— USING THE INFORMATION —
**A.** Answer these questions using the configuration management post, each answer on its own line with the matching mark:
(i) On what date did the explosions on the Deepwater Horizon oil platform occur?
(ii) How many men were killed in the initial devastation?
(iii) Which company owned the variable bore ram?
**B.** List every part of the series on the basics of configuration management that the configuration management post mentions, including the post itself.
**C.** Reproduce a passage from the configuration management post word for word, beginning at the words "Tuesday, January 29, 2013" and stopping after "Gulf of Mexico.".

Tuesday, January 29, 2013

The Basics of Configuration Management - Part III

Welcome to the third, and final post on the basics of configuration management (CM). If you missed part I, or part II, go ahead and read them now. In this post I want to talk about the bad things that can happen when you ignore basic CM practices. The results may not be as dire as this story, but hopefully you can see that CM practices should be followed by all companies to avoid serious problems.

On the morning of April 20, 2010, several explosions rocked the Deepwater Horizon oil platform, and fires broke out. The platform was evacuated; coastguard and other ships were dispatched to fight the subsequent fire, and rescue the survivors. 11 men were killed in the initial devastation, and oil began to rush from the unsecured well head deep under the Gulf of Mexico.

Of course, every oil rig is equipped with many safety devices. When BP engineers attempted to activate a huge piece of underwater safety equipment, it failed. The failure was a result of modified drawings of a variable bore ram, designed to seal the pipe, that did not match the current equipment drawings used by BP. The fail-safe in use did not match any of the drawings that had been given to BP from the equipment owner.

Transocean, the owner of the variable bore ram and of the sunken Deepwater Horizon rig said any alterations would have come at BP's instigation. BP said they never asked for any alteration. These alterations meant that BP spent several days unsuccessfully trying to cap the well. Only after several unsuccessful attempts did they figure out that the drawings they had did not match the actual equipment at the bottom of the gulf. The existing equipment would not cap the well properly, and more work had to be done to finally get the well capped.

Data records
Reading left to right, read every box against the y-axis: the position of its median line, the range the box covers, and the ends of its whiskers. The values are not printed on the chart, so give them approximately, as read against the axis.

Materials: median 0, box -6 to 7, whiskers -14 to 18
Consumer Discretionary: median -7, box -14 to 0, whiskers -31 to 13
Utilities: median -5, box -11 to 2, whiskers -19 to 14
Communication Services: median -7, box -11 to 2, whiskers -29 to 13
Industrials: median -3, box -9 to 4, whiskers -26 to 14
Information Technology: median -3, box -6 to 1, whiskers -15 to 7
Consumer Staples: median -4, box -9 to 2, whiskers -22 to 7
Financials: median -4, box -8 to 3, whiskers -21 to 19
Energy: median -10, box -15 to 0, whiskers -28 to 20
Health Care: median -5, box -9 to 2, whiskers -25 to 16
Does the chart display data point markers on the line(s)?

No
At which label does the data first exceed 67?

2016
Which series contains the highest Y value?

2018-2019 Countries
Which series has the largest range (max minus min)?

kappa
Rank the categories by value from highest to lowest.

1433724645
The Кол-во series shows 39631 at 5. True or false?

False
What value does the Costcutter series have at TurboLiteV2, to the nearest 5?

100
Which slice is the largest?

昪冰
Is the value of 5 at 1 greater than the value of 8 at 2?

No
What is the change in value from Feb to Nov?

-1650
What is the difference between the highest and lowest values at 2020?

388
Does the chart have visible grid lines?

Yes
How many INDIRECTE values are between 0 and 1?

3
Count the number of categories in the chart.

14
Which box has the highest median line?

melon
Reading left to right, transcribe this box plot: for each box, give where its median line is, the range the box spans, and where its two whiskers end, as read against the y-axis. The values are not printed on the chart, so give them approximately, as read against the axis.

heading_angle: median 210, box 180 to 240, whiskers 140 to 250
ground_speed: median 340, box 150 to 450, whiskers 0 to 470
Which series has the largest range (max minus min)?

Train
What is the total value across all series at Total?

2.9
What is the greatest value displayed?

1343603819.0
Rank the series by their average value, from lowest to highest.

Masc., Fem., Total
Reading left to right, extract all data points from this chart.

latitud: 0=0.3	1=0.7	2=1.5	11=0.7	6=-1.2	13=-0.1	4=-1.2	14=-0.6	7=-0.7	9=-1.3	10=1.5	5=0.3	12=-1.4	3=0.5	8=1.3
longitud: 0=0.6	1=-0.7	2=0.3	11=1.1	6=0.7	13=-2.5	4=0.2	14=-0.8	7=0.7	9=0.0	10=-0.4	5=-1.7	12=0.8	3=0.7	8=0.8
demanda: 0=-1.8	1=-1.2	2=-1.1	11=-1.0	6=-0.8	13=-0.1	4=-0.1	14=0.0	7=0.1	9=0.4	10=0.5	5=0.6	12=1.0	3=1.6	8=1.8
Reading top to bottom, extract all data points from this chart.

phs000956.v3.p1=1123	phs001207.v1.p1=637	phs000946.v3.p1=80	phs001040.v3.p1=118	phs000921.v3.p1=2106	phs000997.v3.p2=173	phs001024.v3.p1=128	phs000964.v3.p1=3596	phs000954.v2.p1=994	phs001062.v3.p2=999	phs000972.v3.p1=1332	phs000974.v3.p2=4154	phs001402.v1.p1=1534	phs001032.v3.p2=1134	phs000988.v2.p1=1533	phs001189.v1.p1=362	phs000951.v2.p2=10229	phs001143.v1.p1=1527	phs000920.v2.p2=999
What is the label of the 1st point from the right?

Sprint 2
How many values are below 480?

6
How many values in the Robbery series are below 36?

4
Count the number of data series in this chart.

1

— RESULTS OF THE TASKS —
**A.**
(i) April 20, 2010
(ii) 11
(iii) Transocean

**B.**
Part I
Part II
Part III

**C.**
Tuesday, January 29, 2013

The Basics of Configuration Management - Part III

Welcome to the third, and final post on the basics of configuration management (CM). If you missed part I, or part II, go ahead and read them now. In this post I want to talk about the bad things that can happen when you ignore basic CM practices. The results may not be as dire as this story, but hopefully you can see that CM practices should be followed by all companies to avoid serious problems.

On the morning of April 20, 2010, several explosions rocked the Deepwater Horizon oil platform, and fires broke out. The platform was evacuated; coastguard and other ships were dispatched to fight the subsequent fire, and rescue the survivors. 11 men were killed in the initial devastation, and oil began to rush from the unsecured well head deep under the Gulf of Mexico.